■ EXCERPTED PASSAGE
——————
Wednesday 28 May 2008

Migrating models

There has been some discussion on the app engine list recently about the best way to handle data migration when your model changes. I thought I'd put together a short summary of some of the options which are open to add, rename, remove or change the type of an existing field.

For the examples here, I'm going to start with a simple model example and gradually change the class. At each stage we can see how the data store handles the change.


>>> from google.appengine.ext import db
>>> class Entity(db.Model):
... """Dummy class for testing"""
... first_name = db.StringProperty()
... last_name = db.StringProperty()
... city = db.StringProperty()
... birth_year = db.IntegerProperty()
... height = db.IntegerProperty()


We also want some test data. I think one name should be enough here.
We'll add it to the data store and then read it back to check it's
there:



>>> e = Entity(first_name='Abraham', last_name='Lincoln', city='Washington', height=76, birth_year=1865).put()
>>> e = Entity.all().filter('last_name =', 'Lincoln')[0]
>>> print e.first_name, e.city
Abraham Washington



Adding a field


Adding a new field is easy enough, we get it set to the default value
(or None if there is no default):



>>> class Entity(db.Model):
... """Dummy class for testing"""
... version = db.IntegerProperty(default=2)
... first_name = db.StringProperty()
... last_name = db.StringProperty()
... city = db.StringProperty()
... birth_year = db.IntegerProperty()
... height = db.IntegerProperty()
>>> e = Entity.all().filter('last_name =', 'Lincoln')[0]
>>> print e.first_name, getattr(e, 'version', 'not set')
Abraham 2


Watch out though, until you commit an entity the new field won't be
accessible in queries:



>>> print [e.first_name for e in Entity.all().filter('version =', 2)]
[]
>>> for e in Entity.all(): key = e.put()
>>> print [e.first_name for e in Entity.all().filter('version =', 2)]
[u'Abraham']




Renaming a field


How about renaming a field? There is of course no relationship between
the original and the new field value:



>>> class Entity(db.Model):
... """Dummy class for testing"""
——————
(Collected data)

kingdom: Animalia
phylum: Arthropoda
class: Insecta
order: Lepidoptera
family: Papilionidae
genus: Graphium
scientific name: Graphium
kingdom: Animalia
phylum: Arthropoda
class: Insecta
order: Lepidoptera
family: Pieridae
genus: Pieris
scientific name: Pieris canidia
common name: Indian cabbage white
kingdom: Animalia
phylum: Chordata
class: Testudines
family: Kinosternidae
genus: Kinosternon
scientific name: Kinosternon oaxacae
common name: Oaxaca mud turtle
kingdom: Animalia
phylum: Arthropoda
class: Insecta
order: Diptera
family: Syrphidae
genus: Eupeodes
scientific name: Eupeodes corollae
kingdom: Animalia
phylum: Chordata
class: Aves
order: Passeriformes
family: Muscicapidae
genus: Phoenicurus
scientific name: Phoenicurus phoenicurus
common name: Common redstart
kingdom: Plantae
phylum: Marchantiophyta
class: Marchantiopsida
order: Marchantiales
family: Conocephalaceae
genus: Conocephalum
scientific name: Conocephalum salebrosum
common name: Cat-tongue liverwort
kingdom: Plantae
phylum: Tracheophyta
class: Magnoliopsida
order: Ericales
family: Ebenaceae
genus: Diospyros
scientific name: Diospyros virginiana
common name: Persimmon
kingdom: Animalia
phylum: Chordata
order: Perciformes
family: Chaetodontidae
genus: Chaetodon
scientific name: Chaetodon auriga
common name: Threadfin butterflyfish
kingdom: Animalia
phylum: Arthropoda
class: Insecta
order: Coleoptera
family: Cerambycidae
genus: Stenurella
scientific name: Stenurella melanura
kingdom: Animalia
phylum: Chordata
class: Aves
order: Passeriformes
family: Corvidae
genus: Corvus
——————
■ SET OF TASKS
1. In the post on migrating models, the first query filtering on version = 2 returns an empty list. Why does it come back empty, and what change makes it return the entity?
2. Carry the post on migrating models forward from its final line, finishing the renamed Entity class and showing what the data store does with the renamed field.

■ FINAL ANSWERS
1. The new version field isn't accessible in queries until an entity has been committed. After every entity is put back into the data store, the same query returns [u'Abraham'].

2.
... version = db.IntegerProperty(default=2)
... first_name = db.StringProperty()
... last_name = db.StringProperty()
... city = db.StringProperty()
... yob = db.IntegerProperty()
... height = db.IntegerProperty()
>>> e = Entity.all().filter('last_name =', 'Lincoln')[0]
>>> print e.first_name, e.yob
Abraham None


To rename a property (in this example birth_date becomes yob), create
a property with the new name and make the original into a
DummyProperty. Then a bit of fixup code in the class __init__ can
handle the migration:



>>> class DummyProperty(db.StringProperty):
... """A property whose only value is None and nothing
... gets saved to the data store"""
... def validate(self, value):
... return None
... def get_value_for_datastore(self, model_instance):
... return []


The actual renaming is done by picking up the old and new names as
keyword arguments to the initialiser and the doing any required
conversion:



>>> class Entity(db.Model):
... """Dummy class for testing"""
... first_name = db.StringProperty()
... last_name = db.StringProperty()
... city = db.StringProperty()
... birth_year = DummyProperty() # Old field
... yob = db.IntegerProperty() # New field
... height = db.IntegerProperty()
... def __init__(self, parent=None, key=None, _app=None,
... birth_year=None, yob=None, **kwds):
... super(Entity,self).__init__(parent, key, _app,
... yob = birth_year if birth_year is not None else yob,
... **kwds)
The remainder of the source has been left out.